Many students struggle to learn coding and may never need to use it beyond their degree. Of course some will use it extensively.

We may be better off streaming then so that:

Every gets trained in logical reasoning and stats theory (essential in sciences and I think general life)
Students that want to can learn the code

What about code QA/QC?

Detractors will argue you ‘need to understand the code to be able to check it’.

That’s true of genAI written code (though maybe not for much longer).

But if we can create tools like my prototype that have all the necessary quality checks built it. That’s not a new innovation, its just that generative AI makes this super easy.
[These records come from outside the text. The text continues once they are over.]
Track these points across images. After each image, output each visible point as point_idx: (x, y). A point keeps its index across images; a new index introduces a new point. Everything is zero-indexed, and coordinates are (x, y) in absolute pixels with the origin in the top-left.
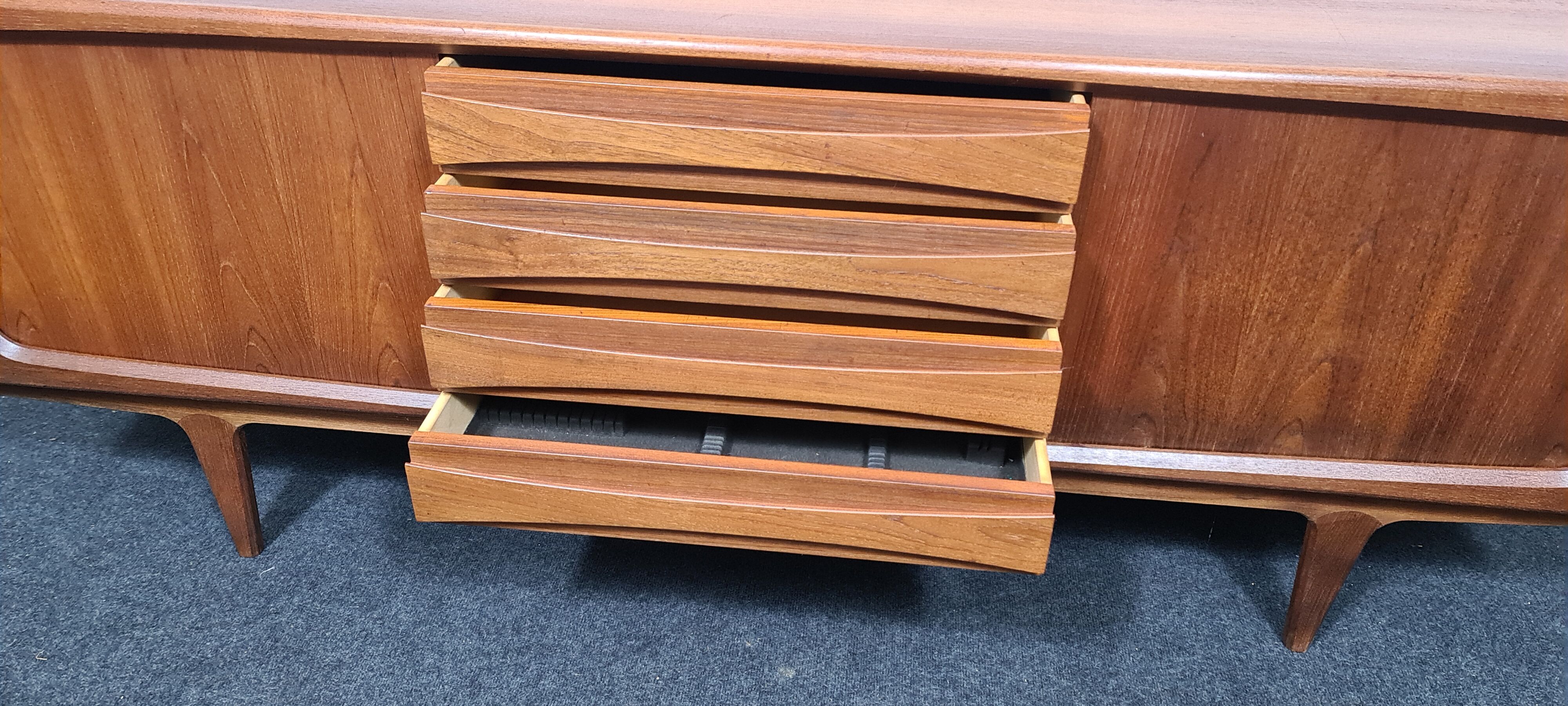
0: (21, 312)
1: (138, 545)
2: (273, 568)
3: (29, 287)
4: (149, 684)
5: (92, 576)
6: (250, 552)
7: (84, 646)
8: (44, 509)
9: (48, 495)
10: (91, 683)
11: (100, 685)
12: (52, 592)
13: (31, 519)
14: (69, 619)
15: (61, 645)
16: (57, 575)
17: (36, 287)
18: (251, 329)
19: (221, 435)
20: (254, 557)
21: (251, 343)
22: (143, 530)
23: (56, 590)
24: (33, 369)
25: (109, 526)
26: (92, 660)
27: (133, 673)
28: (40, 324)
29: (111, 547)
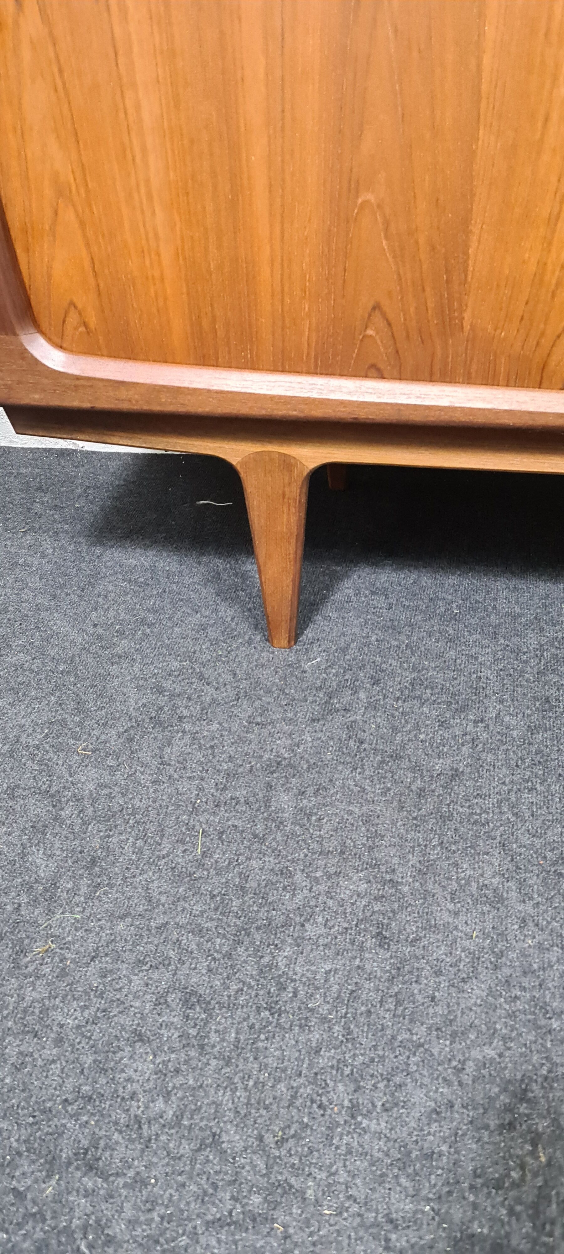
0: (72, 304)
1: (152, 632)
2: (318, 660)
3: (87, 264)
4: (225, 786)
5: (112, 664)
6: (286, 642)
7: (131, 740)
8: (35, 596)
9: (34, 582)
10: (154, 782)
11: (165, 785)
12: (72, 680)
13: (24, 605)
14: (101, 708)
15: (103, 737)
16: (72, 661)
17: (96, 262)
18: (374, 308)
19: (286, 481)
20: (290, 647)
21: (370, 332)
22: (151, 618)
23: (76, 676)
24: (82, 382)
25: (111, 613)
26: (146, 756)
27: (201, 772)
28: (93, 321)
29: (121, 634)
I can now built an app for my students in about 15 minutes. With that capability I could potentially bypass the code altogether.

What’s important with AI generated applications is extensive tests. So building tests into the development process is key

Likewise for students using these tools, they need tests to self-check what they are doing. This could include graphs or simulated data so students can check the model works as intended.

Interactive tools for students

Coding can be such a huge barrier to teaching new students stats and quantitative methods. They get stuck on details and frustrated by tiny bugs they haven’t learned to spot.

I’d rather teach them statistics and reasoning first, coding second, if they think they’ll go into a quant heavy career.

GenAI opens new possibilities for creating apps where we can reason about an analysis in alternative ways to coding, but still translate that reasoning into code that works.